Halep’ten Kilis’e gelen Mustafa Kemal Atatürk, o gece Kilis'in ileri gelenleri ile yaptığı toplantıda, özellikle şu 3 konu üzerinde durmuştur:
1- Kilis'in etnik yapısı,
2- Erzak durumu, uzun sürebilecek bir savunmada yeterli olup olmayacağı,
3- Halkın bir gerilla savaşına hazır olup olmadığı.
Toplantıda ayrıca, kurulacak direniş örgütünün çalışma stratejisi de belirlenir. Mustafa kemal Kilislilerin gözünde, "Milletin istikbalini yine milletin azmi ve kararlılığı kurtaracaktır" gerçeğini görüyor ve şu sözleri söylüyor: "İlk ayak bastığım Türk toprağındaki bu uyanıklığa cidden hayran kaldım. Ve bir daha iman ettim ki bu millet asla ölmeyecektir. Var olun aziz Kilisliler…"
Geceyi Kilis'te geçiren Mustafa Kemal, sabaha karşı Adana'ya gitmek üzere kentten ayrılır.
Temeli Mustafa Kemal Atatürk tarafından kurulan Kilisli Kuvva-i Milliyeciler, Fransız işgaline karşı büyük kahramanlıklar göstererek, 7 Aralık 1921'de Kilis'i düşman işgalinden kurtarmıştır.
O günkü savaşa katılmış bir Fransız yüzbaşısı Andre Lefevre Taielen daha sonra İkinci Dünya Savaşı'nda Fransız Ordusu'nda generalliğe kadar yükselmiş. 1931 yılında yayınladığı "Guerelle au sein de Cilicie" adlı kitabında bakınız Kilislilerin kahramanlığını nasıl anlatıyor:
"Ben Kilis İşgal Kuvvetleri Komutanlığı'nda görevliydim. Bize verilen talimat, çocuklara ve kadınlara iyi davranmaktı. Sabah erken kalkar. Sokakta oynayan çocuklara bisküvi, çikolata dağıtmak istediğimizde, almazlar ve 'Topraklarımızdan gidin' diye yüzümüze haykırırlardı.
Kilis'te görevli olarak kaldığım 9 ay içinde tek bir gece bile rahat uyuyamadım.
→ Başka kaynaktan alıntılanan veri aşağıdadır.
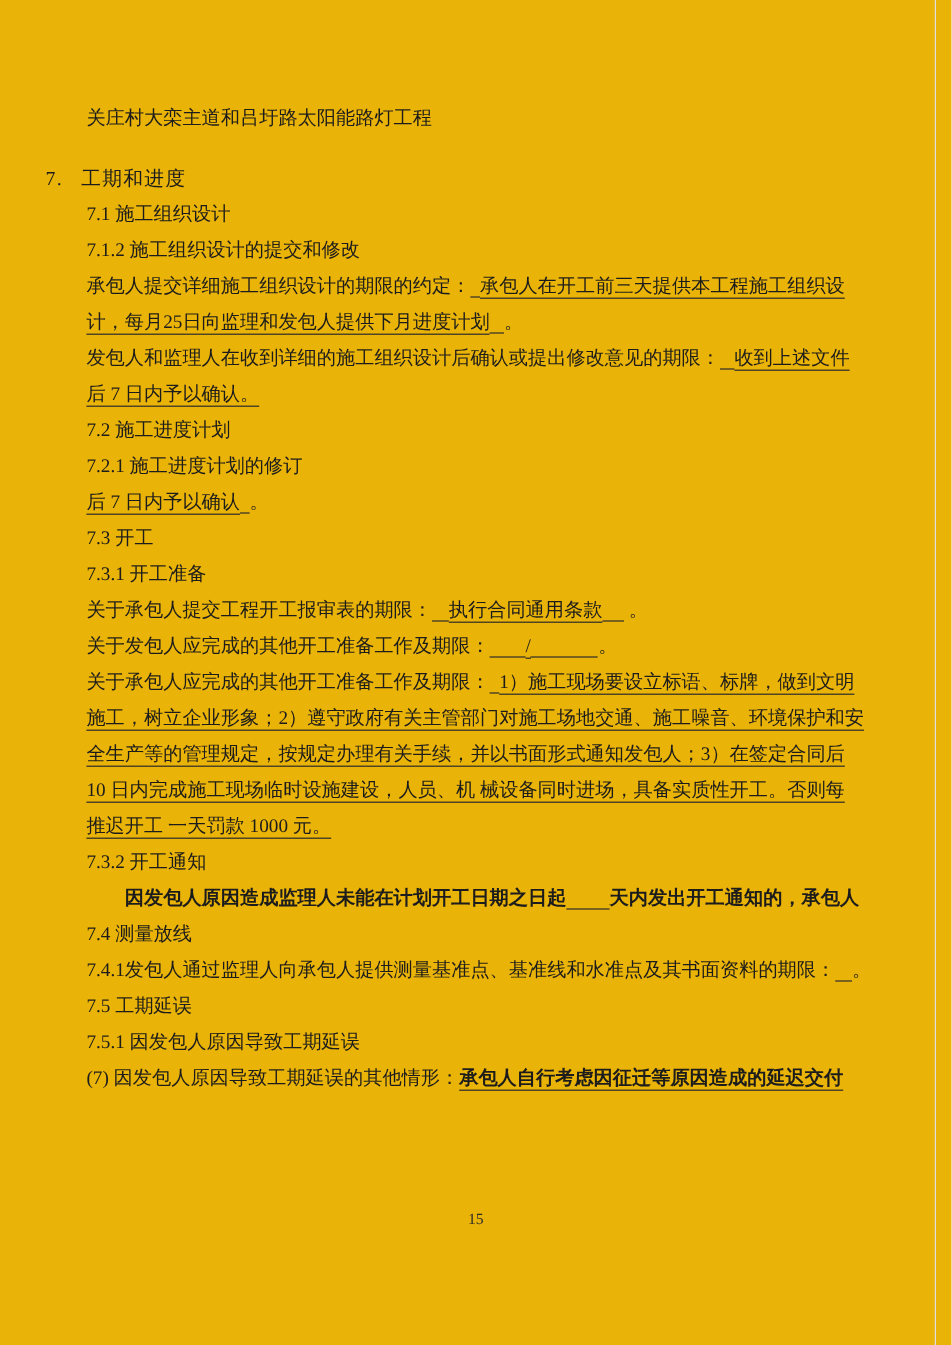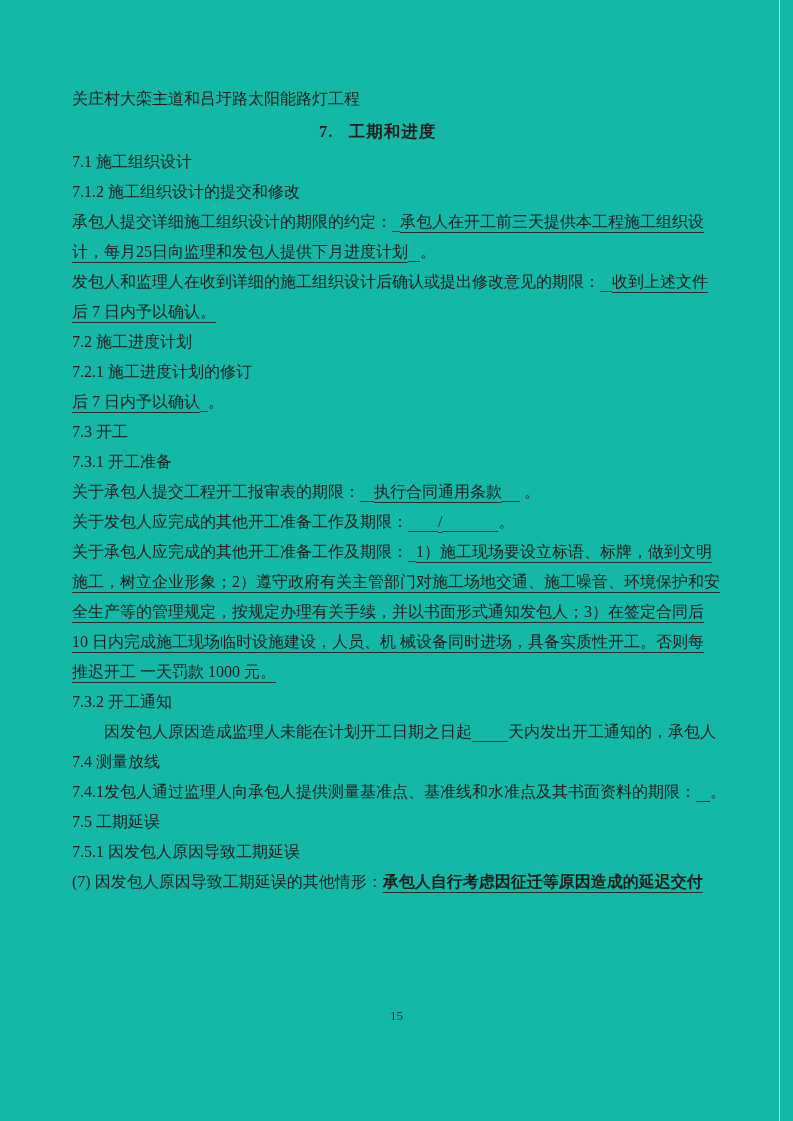--- a/index.html
+++ b/index.html
@@ -4,21 +4,21 @@
 <style>
   html, body {
     margin: 0;
     padding: 0;
     background: #ffffff;
   }
   .page {
     position: relative;
     width: 793px;
     height: 1121px;
-    background: #14b8a6;
+    background: #eab308;
     overflow: hidden;
     font-family: "Liberation Serif", "DejaVu Serif", serif;
     color: #1c1c1c;
   }
   .scan-edge-right {
     position: absolute;
     top: 0;
     bottom: 0;
     right: 13px;
     width: 1px;
@@ -30,29 +30,29 @@
     top: 84px;
     width: 645px;
     font-size: 16px;
     line-height: 30px;
   }
   .line {
     white-space: pre;
     height: 30px;
   }
   .line.h1 {
-    font-weight: bold;
+    font-weight: normal;
     font-size: 16.5px;
     margin-left: -34px;
-    margin-top: 3px;
+    margin-top: 20px;
     letter-spacing: 1px;
-    text-align: center;
   }
   .line.ind2 {
     padding-left: 32px;
+    font-weight: bold;
   }
   .u {
     text-decoration: underline;
     text-underline-offset: 5px;
     text-decoration-thickness: 1px;
     text-decoration-color: #2b2b2b;
   }
   .b {
     font-weight: bold;
     margin-top: 12px;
Kilis'teki Türkler imanlı, mert, cesur ve kahraman insanlardı. Her gün bize saldırıyor ve ağır kayıplar veriyorlardı.
Daha sonra Kilis'ten Gaziantep'e erzak nakledecek İkinci Süvari Bölüğü'nde koruma subayı olarak görevlendirildim. Kilis'ten ne zaman erzak nakliye kolu yola çıksa, yolda Kilisli Kuva-yi Milliyecilerin direnişi ile karşılanır ve geri dönmek zorunda kalırdı. Bu yüzden nakliye kolumuz 3 ay Gaziantep'e geçemedi. Top, tank ve uçak desteği olmadan bunun sağlanamayacağını üst komutanlığa bildirdik. Bu sağlandıktan sonra kısa direnişlerle karşılaşarak yolumuza devam etmeye çalışıyorduk.
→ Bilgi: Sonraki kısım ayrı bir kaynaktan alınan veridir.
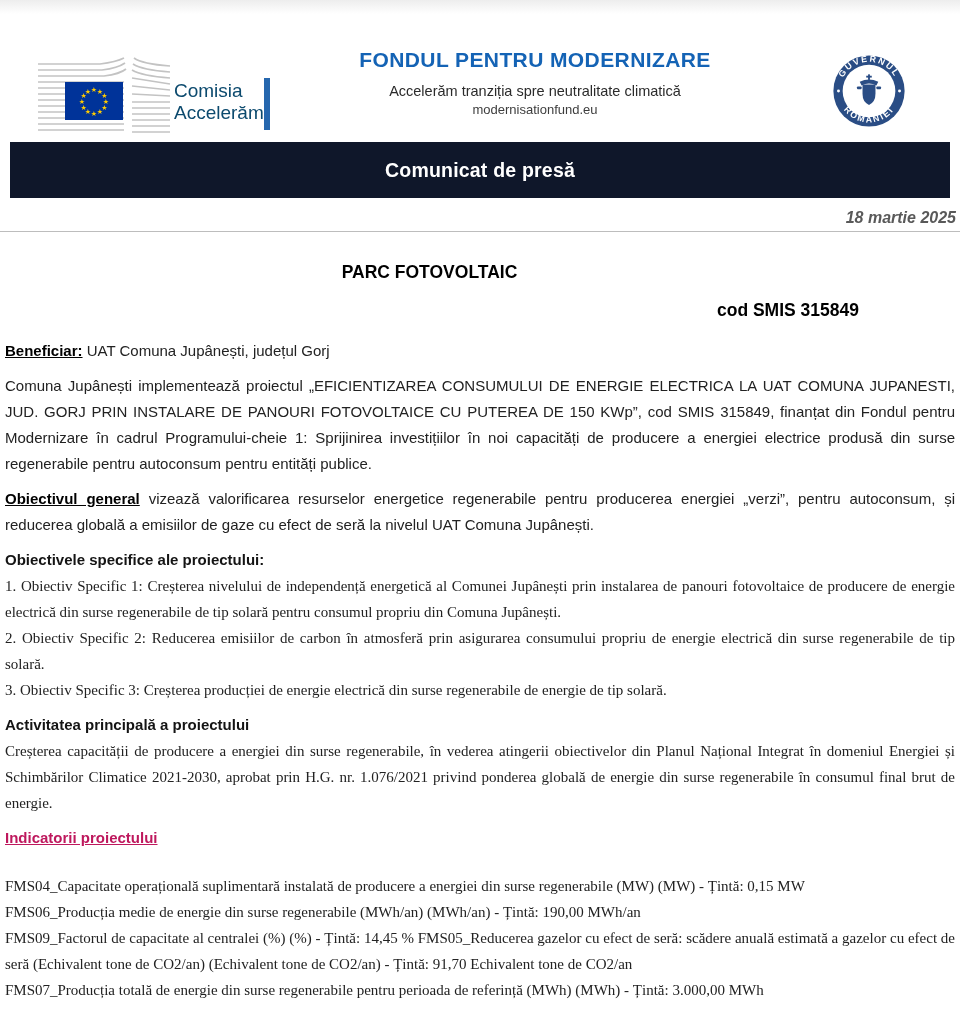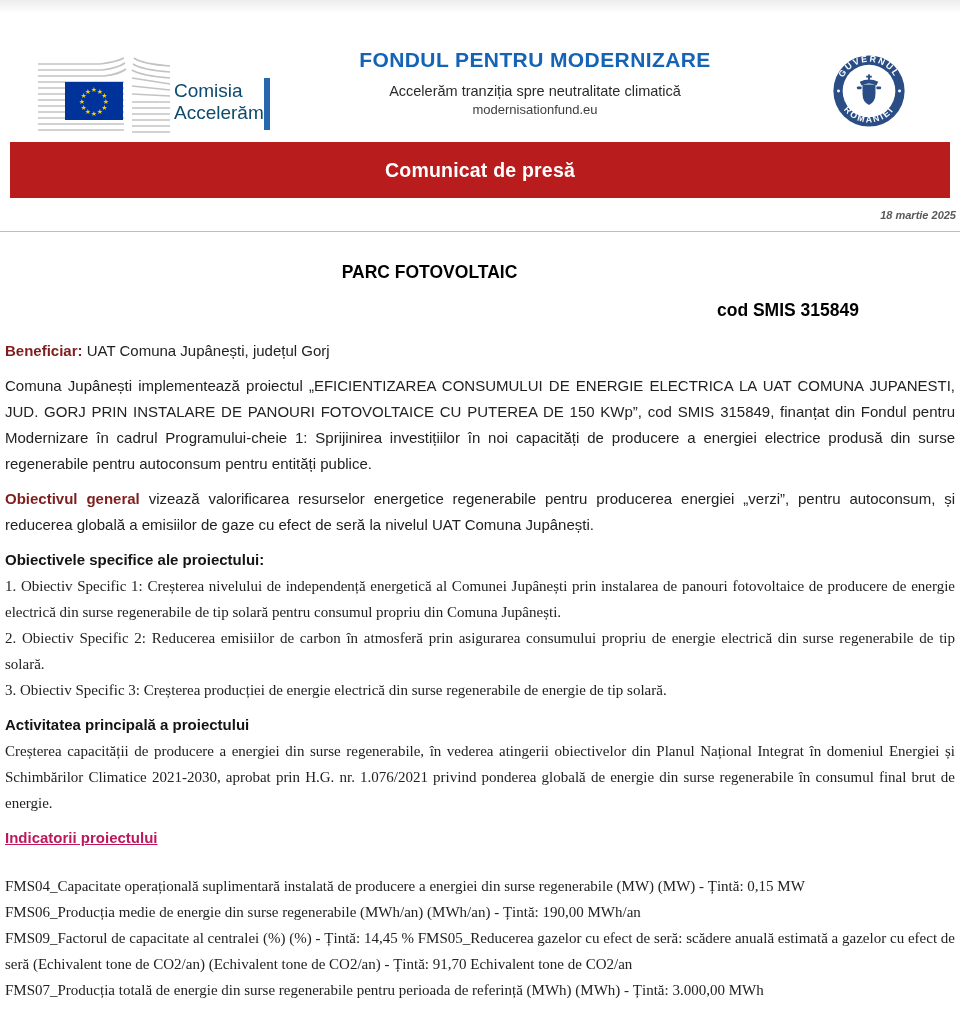--- a/index.html
+++ b/index.html
@@ -22,37 +22,37 @@
 
   .fund-block{position:absolute;left:310px;top:8px;width:450px;text-align:center;}
   .fund-title{font-size:21px;font-weight:bold;color:#1463b5;letter-spacing:.4px;white-space:nowrap;}
   .fund-tagline{margin-top:11px;font-size:14.5px;color:#2b2b2b;}
   .fund-url{margin-top:3px;font-size:13px;color:#3d3d3d;}
 
   .gov-seal{position:absolute;left:832px;top:14px;width:74px;height:74px;}
 
   
   .banner{position:absolute;top:142px;left:10px;width:940px;height:56px;
-    background:#b91c1c;color:#ffffff;display:flex;align-items:center;justify-content:center;
+    background:#0f172a;color:#ffffff;display:flex;align-items:center;justify-content:center;
     font-size:19.5px;font-weight:bold;letter-spacing:.2px;}
-  .date-row{position:absolute;top:209px;right:4px;font-size:11px;font-weight:bold;
+  .date-row{position:absolute;top:209px;right:4px;font-size:16px;font-weight:bold;
     font-style:italic;color:#595959;}
   .date-rule{position:absolute;top:231px;left:0;width:960px;border-top:1px solid #bdbdbd;}
 
   
   .doc-title{position:absolute;top:262px;left:0;width:859px;text-align:center;color:#000;}
   .doc-title .line{font-size:17.5px;font-weight:bold;}
   .doc-title .line + .line{margin-top:17px;text-align:right;}
 
   
   .content{position:absolute;top:338px;left:5px;width:950px;
     font-size:15px;line-height:26px;text-align:justify;color:#222;}
   .content p{margin:0 0 9px 0;}
   .content .tight{margin:0;font-family:Liberation Serif, serif;}
-  .bold{font-weight:bold;color:#7f1d1d;}
+  .bold{font-weight:bold;color:#000000;text-decoration:underline;}
   .heading{font-weight:bold;color:#141414;margin:0 0 0 0;}
   .indicators-heading{font-weight:bold;color:#be185d;margin:0 0 22px 0;text-decoration:underline;}
   .spacer{height:9px;}
 </style>
 </head>
 <body>
 
 <div class="top-fade"></div>
 
 <div class="header">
Köprüyü geçmiş olarak Antep'e girecektik. Ama olmuyordu. Bir avuç Türk müfrezesi inanılmaz şekilde direniyordu (Şahin bey ve arkadaşları). Kalbimizde hırs değil, takdir hissi vardı. Bir ara gerilerden bağırdılar: 'Tamam Türklerin mermileri bitti.' Bitmişti herhalde ki, ateş kesmişlerdi. Emniyet tertibatı almak gerekiyordu. Tam bu sırada köprü üzerine beş-altı Türk fırladı.
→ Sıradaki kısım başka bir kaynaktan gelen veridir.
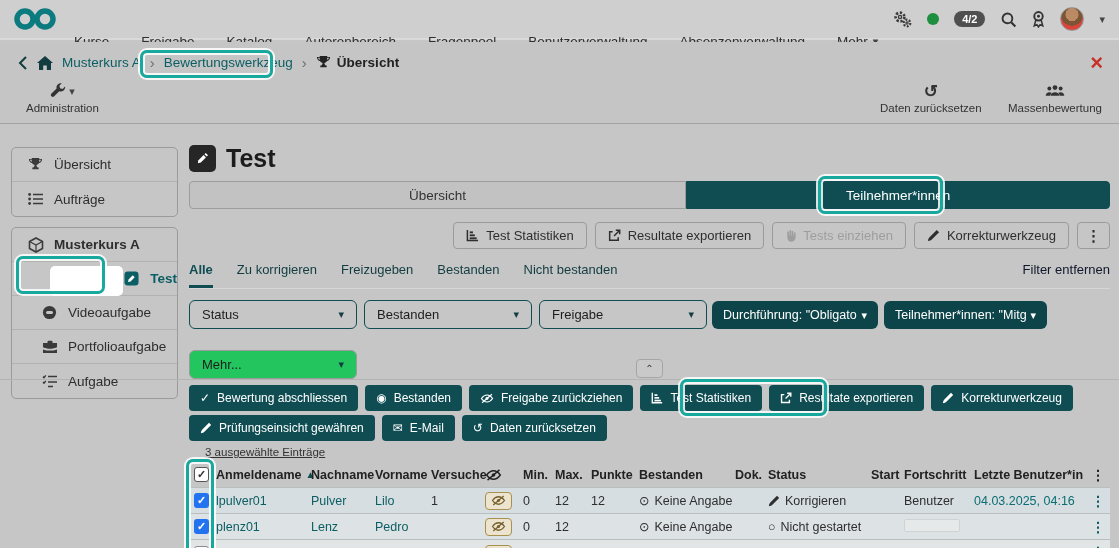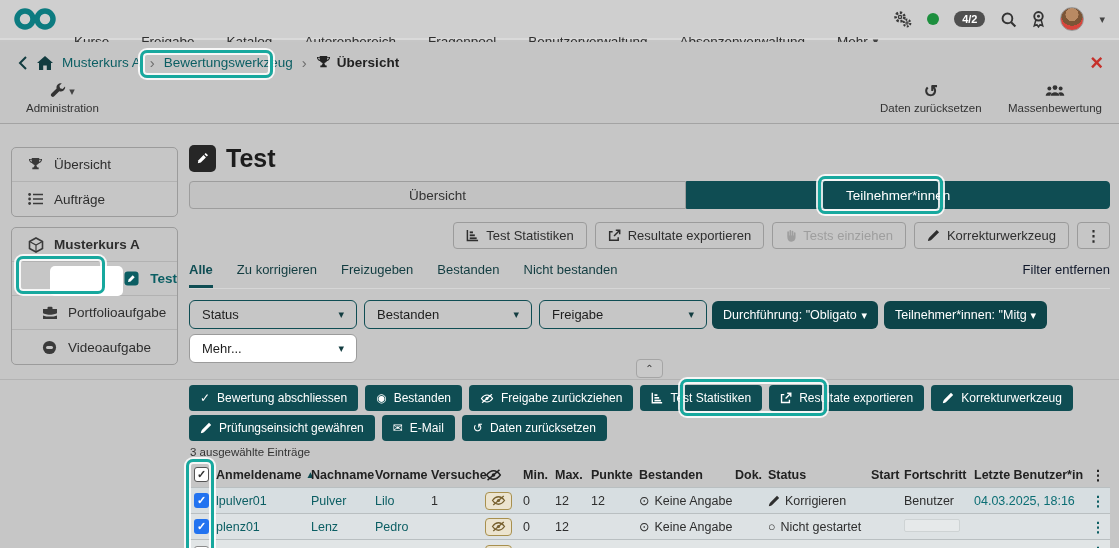--- a/index.html
+++ b/index.html
@@ -66,35 +66,35 @@
   .gbtn-disabled .ico { color:#9e9e9e; }
   .gbtn-dots { padding:0 8px; font-size:15px; font-weight:bold; }
 
   .filter-tabs { position:absolute; left:0; top:122px; width:921px; height:27px; display:flex; gap:24px; font-size:13px; color:#123c40; border-bottom:1px solid #d6d6d6; }
   .ftab { padding-bottom:4px; cursor:pointer; white-space:nowrap; }
   .ftab-active { color:#0f4d53; font-weight:bold; border-bottom:3px solid #0f4d53; }
   .filter-remove { margin-left:auto; color:#0f172a; cursor:pointer; }
 
   .dd { position:absolute; height:29px; display:flex; align-items:center; justify-content:space-between; padding:0 12px; font-size:13px; color:#1d1d1d; border-radius:6px; cursor:pointer; }
   .dd-teal { border:1.5px solid #0f4d53; }
-  .dd-grey { border:1px solid #9b9b9b; background:#ffffff; }
+  .dd-grey { border:1px solid #9b9b9b; background:#22c55e;margin-top:16px; }
   .dd .caret { color:#123c40; }
   .dkf { position:absolute; height:28px; top:161px; display:flex; align-items:center; gap:4px; padding:0 11px; background:#0d4449; color:#fff; font-size:12.5px; border-radius:6px; cursor:pointer; white-space:nowrap; }
   .dkf .caret { color:#fff; }
 
   .collapse-btn { position:absolute; left:447px; top:219px; width:27px; height:19px; background:#c9c9c9; border:1px solid #a5a5a5; border-radius:4px; display:flex; align-items:center; justify-content:center; font-size:10px; color:#333; cursor:pointer; }
   .hdiv { position:absolute; left:-189px; top:239px; width:1119px; border-top:1px solid #b3b3b3; }
 
   .actions { position:absolute; left:0; display:flex; gap:7px; }
   .act-row1 { top:245px; }
   .act-row2 { top:275px; }
   .abtn { height:26px; display:flex; align-items:center; gap:7px; padding:0 11px; background:#0f4d53; border-radius:4px; color:#fff; font-size:12px; cursor:pointer; white-space:nowrap; }
   .abtn .ico { color:#fff; }
 
-  .selection-info { position:absolute; left:1px; top:306px; font-size:11.5px; color:#333; }
+  .selection-info { position:absolute; left:16px; top:306px; font-size:11.5px; color:#333;text-decoration:underline; }
 
   
   .tbl { position:absolute; left:0; top:322px; width:921px; }
   .trow { display:grid; grid-template-columns:27px 95px 64px 56px 54px 38px 32px 36px 48px 96px 33px 103px 33px 70px 112px 24px; align-items:center; }
   .thead { height:25px; font-size:12.5px; font-weight:bold; color:#222; }
   .thead .hcell { display:flex; align-items:center; gap:4px; }
   .sort-arrow { color:#0f4d53; font-size:10px; }
   .tr { height:26px; font-size:12.5px; border-top:1px solid #b9bfc1; }
   .tr-1 { background:#d7dee1; }
   .tr-2 { background:#dde2e4; }
@@ -272,34 +272,50 @@
     <span class="ico">
       <svg width="15" height="15" viewBox="0 0 16 16">
           <rect x="0.5" y="0.5" width="15" height="15" rx="3.5" fill="currentColor"></rect>
           <path d="M4.3 11.7 4.9 9l4.4-4.4 2.1 2.1L7 11.1z" fill="#fff"></path>
         </svg>
     </span>
     <span>Test</span>
   </div>
   <div class="side-item side-sub">
     <span class="ico">
-      <svg width="16" height="14" viewBox="0 0 16 14">
-          <path d="M5.5 3V1.8a1 1 0 0 1 1-1h3a1 1 0 0 1 1 1V3H15v4.1c0 .6-3.1 1.7-7 1.7S1 7.7 1 7.1V3zM1 9.4c2 .8 4.4 1.2 7 1.2s5-.4 7-1.2V13H1z" fill="currentColor"></path>
-        </svg>
-    </span>
-    <span>Portfolioaufgabe</span>
-  </div>
-  <div class="side-item side-sub">
-    <span class="ico">
       <svg width="15" height="15" viewBox="0 0 16 16">
           <circle cx="8" cy="8" r="7" fill="currentColor"></circle>
           <rect x="4.3" y="6.4" width="7.4" height="3.2" rx="1.6" fill="#c6c6c6"></rect>
         </svg>
     </span>
     <span>Videoaufgabe</span>
+  </div>
+  <div class="side-item side-sub">
+    <span class="ico">
+      <svg width="16" height="14" viewBox="0 0 16 14">
+          <path d="M5.5 3V1.8a1 1 0 0 1 1-1h3a1 1 0 0 1 1 1V3H15v4.1c0 .6-3.1 1.7-7 1.7S1 7.7 1 7.1V3zM1 9.4c2 .8 4.4 1.2 7 1.2s5-.4 7-1.2V13H1z" fill="currentColor"></path>
+        </svg>
+    </span>
+    <span>Portfolioaufgabe</span>
+  </div>
+  <div class="side-item side-sub">
+    <span class="ico">
+      <svg width="16" height="14" viewBox="0 0 16 14">
+          <g stroke="currentColor" stroke-width="1.5" fill="none">
+            <path d="M1 2.6 2 3.6 3.8 1.4"></path>
+            <path d="M1 8.1 2 9.1 3.8 6.9"></path>
+          </g>
+          <g stroke="currentColor" stroke-width="1.6">
+            <line x1="6" y1="2.5" x2="15" y2="2.5"></line>
+            <line x1="6" y1="8" x2="15" y2="8"></line>
+            <line x1="6" y1="12.5" x2="11" y2="12.5"></line>
+          </g>
+        </svg>
+    </span>
+    <span>Aufgabe</span>
   </div>
 </div>
 
 <div class="main">
 
   <div class="title-row">
     <span class="title-ico">
       <svg width="17" height="17" viewBox="0 0 16 16">
           <path d="M3.6 12.4 4.2 9.6 9 4.8l2.2 2.2-4.8 4.8z" fill="#fff"></path>
           <path d="M9.8 4 11 2.8l2.2 2.2L12 6.2z" fill="#fff"></path>
@@ -521,21 +537,21 @@
       <span class="cell-flex">
         <span class="status-ico">
           <svg width="12" height="12" viewBox="0 0 14 14">
               <path d="M1 13c.3-2 .8-3.2 2-4.4L10.5 1 13 3.5 5.4 11c-1.2 1.2-2.4 1.7-4.4 2z" fill="#2e2e2e"></path>
             </svg>
         </span>
           <span>Korrigieren</span>
         </span>
       <span></span>
       <span>Benutzer</span>
-      <span class="date-link">04.03.2025, 18:16</span>
+      <span class="date-link">04.03.2025, 04:16</span>
       <span class="row-dots">⋮</span>
     </div>
 
     <div class="trow tr tr-2">
       <span class="cb cb-on">✓</span>
       <span class="cell-link">plenz01</span>
       <span class="cell-link">Lenz</span>
       <span class="cell-link">Pedro</span>
       <span></span>
       <span class="eye-badge">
Başlarında genç bir adam vardı. Subayları olmalıydı. Tanrı bilir ya, ateş etmek istemedik. Yürüdük. Süngüleri davrandılar. Ne yazık ki savaşta kahramanları da öldürmek gerekiyor hedefe varmak için…
On dakika sonra baştaki genç subay ve arkadaşları, diğerleri gibi süngü çatışmasında hayatlarını kaybetmişlerdi. Kilis'ten Antep'e erzak yetiştirdik, ama o genç subayın hayali bütün Kilikya maceramızda, bizi bir gölge gibi kovaladı…"
Atatürk'ün Kilis izlenimleri onur vericidir. Biz Kilisliler olarak vatanın ve milletin bölünmez bütünlüğü noktasında bugün, ecdadımızın gerisinde kalmamamız gerekiyor. Çünkü düşmanlarımız topraklarımızı elimizden alma noktasında dünden daha iştahlı.